A comprehensive proposed model for gas separation prediction of mixed matrix membranes containing tubular fillers

In this study, a comprehensive model based on composite modulus prediction model named Takayanagi is rendered which can reasonably describe gas performance of tubular filler contained mixed matrix membrane (MMMs) by considering any possible interfacial morphology. Interphase thickness (t), interphase permeability (P-i), and percolation threshold concept are included in proposed model to accurate description of the MMM performance. Since tubular fillers can be in different surface area with the same chemistry, mechanical properties are useful for determination of interphase thickness based on Pukanszky approach. On the other hand, the maximum separation potential of tubular filler can be estimated by the proposed model. In order to examine the proposed model, polyvinylidene fluoride based MMMs containing pristine and acid modified multiwalled carbon nanotube are fabricated and characterized.
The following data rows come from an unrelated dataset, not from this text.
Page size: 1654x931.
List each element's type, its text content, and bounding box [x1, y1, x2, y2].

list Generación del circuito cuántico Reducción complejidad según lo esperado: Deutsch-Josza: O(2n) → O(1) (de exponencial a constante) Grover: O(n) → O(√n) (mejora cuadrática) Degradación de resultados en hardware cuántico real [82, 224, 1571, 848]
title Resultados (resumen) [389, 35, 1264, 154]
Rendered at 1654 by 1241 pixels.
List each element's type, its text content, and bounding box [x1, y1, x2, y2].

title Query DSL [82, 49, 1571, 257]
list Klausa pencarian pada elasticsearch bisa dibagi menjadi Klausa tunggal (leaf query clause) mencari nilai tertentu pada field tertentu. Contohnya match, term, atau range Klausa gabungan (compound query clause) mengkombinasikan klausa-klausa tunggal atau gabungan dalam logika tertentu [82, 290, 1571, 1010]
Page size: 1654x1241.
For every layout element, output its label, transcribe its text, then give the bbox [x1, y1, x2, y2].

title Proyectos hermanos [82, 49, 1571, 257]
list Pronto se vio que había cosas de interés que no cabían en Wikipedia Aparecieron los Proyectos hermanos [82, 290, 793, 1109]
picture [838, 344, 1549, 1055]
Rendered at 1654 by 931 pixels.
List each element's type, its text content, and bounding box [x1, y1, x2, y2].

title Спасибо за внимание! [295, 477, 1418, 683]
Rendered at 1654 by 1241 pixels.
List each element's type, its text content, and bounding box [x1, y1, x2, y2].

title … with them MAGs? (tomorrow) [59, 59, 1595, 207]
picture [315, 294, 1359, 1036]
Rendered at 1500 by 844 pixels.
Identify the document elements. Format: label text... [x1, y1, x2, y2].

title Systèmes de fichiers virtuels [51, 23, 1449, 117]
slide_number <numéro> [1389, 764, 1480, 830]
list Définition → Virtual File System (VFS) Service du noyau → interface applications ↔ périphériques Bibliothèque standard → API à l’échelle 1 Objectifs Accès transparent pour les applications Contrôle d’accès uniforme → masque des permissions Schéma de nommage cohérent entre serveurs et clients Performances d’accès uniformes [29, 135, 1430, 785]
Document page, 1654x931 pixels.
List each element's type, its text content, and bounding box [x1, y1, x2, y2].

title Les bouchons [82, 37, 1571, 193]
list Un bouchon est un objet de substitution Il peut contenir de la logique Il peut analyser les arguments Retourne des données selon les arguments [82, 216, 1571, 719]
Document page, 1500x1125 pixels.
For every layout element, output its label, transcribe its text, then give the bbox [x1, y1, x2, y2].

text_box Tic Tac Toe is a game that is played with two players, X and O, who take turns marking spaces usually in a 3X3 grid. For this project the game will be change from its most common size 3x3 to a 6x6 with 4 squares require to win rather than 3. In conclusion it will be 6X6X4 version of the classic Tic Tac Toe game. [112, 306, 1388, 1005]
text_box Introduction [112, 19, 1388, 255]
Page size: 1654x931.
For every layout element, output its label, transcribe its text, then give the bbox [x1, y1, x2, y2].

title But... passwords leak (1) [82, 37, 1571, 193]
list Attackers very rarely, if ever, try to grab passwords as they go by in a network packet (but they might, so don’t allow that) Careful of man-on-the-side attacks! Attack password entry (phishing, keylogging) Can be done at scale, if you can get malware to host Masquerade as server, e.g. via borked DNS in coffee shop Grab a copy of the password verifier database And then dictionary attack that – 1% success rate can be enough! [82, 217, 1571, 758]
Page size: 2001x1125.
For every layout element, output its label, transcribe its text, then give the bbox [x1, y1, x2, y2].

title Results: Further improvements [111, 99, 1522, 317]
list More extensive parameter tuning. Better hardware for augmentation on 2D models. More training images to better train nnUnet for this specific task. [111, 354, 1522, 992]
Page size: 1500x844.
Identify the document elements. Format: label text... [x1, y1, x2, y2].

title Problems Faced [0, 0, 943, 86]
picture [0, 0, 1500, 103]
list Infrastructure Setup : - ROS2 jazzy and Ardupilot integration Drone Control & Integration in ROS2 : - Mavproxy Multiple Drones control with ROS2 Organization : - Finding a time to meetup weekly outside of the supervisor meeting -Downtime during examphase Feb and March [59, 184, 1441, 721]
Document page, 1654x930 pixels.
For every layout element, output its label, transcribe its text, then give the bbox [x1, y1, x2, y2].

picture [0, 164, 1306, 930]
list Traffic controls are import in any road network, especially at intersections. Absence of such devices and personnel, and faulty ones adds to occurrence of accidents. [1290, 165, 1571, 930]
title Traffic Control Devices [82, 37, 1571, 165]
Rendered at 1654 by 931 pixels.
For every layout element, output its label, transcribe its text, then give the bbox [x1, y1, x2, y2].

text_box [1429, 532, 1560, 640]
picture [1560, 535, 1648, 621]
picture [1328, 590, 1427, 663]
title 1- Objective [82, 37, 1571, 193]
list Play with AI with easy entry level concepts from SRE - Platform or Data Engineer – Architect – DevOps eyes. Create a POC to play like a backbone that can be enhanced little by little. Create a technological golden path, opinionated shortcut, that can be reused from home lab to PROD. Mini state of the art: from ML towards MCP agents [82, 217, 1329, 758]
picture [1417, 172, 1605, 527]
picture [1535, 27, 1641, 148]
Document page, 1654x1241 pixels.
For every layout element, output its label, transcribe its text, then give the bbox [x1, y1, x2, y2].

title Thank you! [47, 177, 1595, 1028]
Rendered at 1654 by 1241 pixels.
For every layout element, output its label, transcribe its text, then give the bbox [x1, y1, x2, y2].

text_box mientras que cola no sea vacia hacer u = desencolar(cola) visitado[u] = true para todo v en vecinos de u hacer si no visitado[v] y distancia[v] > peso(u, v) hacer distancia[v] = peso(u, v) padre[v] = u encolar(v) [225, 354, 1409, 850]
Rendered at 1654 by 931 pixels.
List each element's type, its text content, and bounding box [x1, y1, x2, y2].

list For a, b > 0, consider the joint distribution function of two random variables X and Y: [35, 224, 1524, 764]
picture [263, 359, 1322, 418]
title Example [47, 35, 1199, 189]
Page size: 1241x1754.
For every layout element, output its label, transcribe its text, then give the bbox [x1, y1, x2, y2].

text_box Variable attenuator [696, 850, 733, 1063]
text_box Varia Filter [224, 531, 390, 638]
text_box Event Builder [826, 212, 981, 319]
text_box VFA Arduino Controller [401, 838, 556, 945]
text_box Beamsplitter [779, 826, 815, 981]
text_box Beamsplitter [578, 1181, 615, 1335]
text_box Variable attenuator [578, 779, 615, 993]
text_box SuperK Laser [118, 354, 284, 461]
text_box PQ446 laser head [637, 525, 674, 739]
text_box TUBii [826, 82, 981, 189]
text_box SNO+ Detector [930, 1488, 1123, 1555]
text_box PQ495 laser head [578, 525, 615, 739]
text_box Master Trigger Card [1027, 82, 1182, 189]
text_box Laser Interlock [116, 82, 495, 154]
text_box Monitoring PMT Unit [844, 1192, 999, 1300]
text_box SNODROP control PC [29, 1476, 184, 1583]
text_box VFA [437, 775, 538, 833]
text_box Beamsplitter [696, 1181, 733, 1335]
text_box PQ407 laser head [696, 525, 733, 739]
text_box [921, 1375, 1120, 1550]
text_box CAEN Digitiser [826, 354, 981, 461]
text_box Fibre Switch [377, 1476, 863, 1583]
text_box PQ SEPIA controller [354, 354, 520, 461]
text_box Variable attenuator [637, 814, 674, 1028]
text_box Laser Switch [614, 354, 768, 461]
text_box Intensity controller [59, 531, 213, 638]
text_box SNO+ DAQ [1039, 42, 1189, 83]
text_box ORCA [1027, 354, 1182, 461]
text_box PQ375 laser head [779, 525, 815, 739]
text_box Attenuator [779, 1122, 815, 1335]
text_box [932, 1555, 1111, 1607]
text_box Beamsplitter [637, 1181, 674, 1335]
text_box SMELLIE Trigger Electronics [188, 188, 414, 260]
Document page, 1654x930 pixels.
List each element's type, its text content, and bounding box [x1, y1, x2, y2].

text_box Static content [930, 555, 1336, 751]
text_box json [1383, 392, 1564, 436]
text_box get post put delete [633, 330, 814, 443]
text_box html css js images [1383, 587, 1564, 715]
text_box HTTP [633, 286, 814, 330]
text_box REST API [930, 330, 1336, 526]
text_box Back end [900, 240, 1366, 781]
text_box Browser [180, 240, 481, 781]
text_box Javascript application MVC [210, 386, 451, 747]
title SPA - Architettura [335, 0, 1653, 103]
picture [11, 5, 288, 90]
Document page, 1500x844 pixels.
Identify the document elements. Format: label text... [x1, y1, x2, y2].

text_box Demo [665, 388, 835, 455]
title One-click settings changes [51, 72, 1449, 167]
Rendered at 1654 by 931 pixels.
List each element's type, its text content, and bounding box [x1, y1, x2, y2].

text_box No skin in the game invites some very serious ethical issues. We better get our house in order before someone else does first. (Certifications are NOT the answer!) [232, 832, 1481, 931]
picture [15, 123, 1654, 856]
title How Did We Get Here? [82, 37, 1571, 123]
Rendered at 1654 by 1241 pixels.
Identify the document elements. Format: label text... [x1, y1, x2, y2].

The interphase morphology and contribution of carbon nanotubes in gas permeability of the constructed MMMs are interpreted in details by the proposed model.

Automated summary

In this study, a comprehensive model named Takayanagi is proposed to describe the gas performance of tubular filler contained mixed matrix membrane (MMMs) by considering interfacial morphology. The model includes interphase thickness, interphase permeability, and percolation threshold concept to accurately describe the MMM performance. It can also estimate the maximum separation potential of tubular filler. Polyvinylidene fluoride based MMMs containing pristine and acid modified multiwalled carbon nanotube are fabricated and characterized to validate the proposed model. The interphase morphology and contribution of carbon nanotubes in gas permeability are interpreted in details by the model.